-- Input data follows --
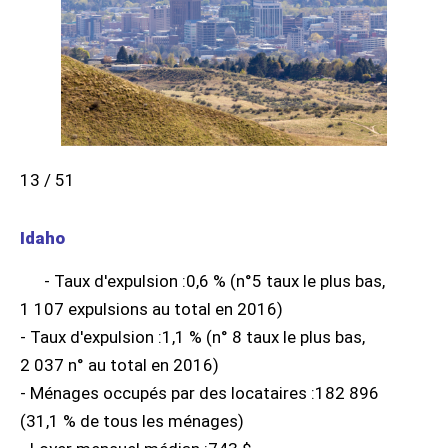
13 / 51
Idaho
- Taux d'expulsion :0,6 % (n°5 taux le plus bas,
1 107 expulsions au total en 2016)
- Taux d'expulsion :1,1 % (n° 8 taux le plus bas,
2 037 n° au total en 2016)
- Ménages occupés par des locataires :182 896
(31,1 % de tous les ménages)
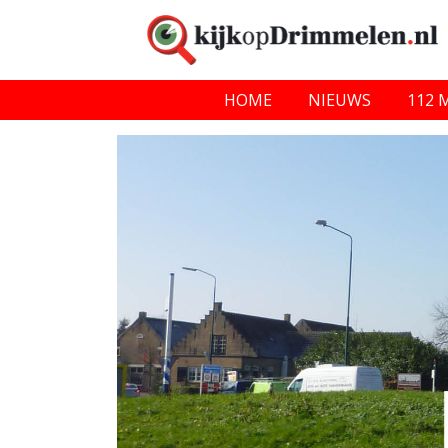
HOME
NIEUWS
112 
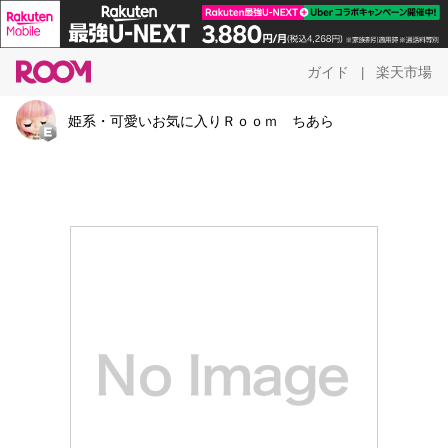
ガイド
楽天市場
|
姫系・可愛いお気に入りＲｏｏｍ ちあら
-- Input data concluded --
Required action: Go through the records and gather the lines that hold "plus".

Solution for this exercise:
- Taux d'expulsion :0,6 % (n°5 taux le plus bas,
- Taux d'expulsion :1,1 % (n° 8 taux le plus bas,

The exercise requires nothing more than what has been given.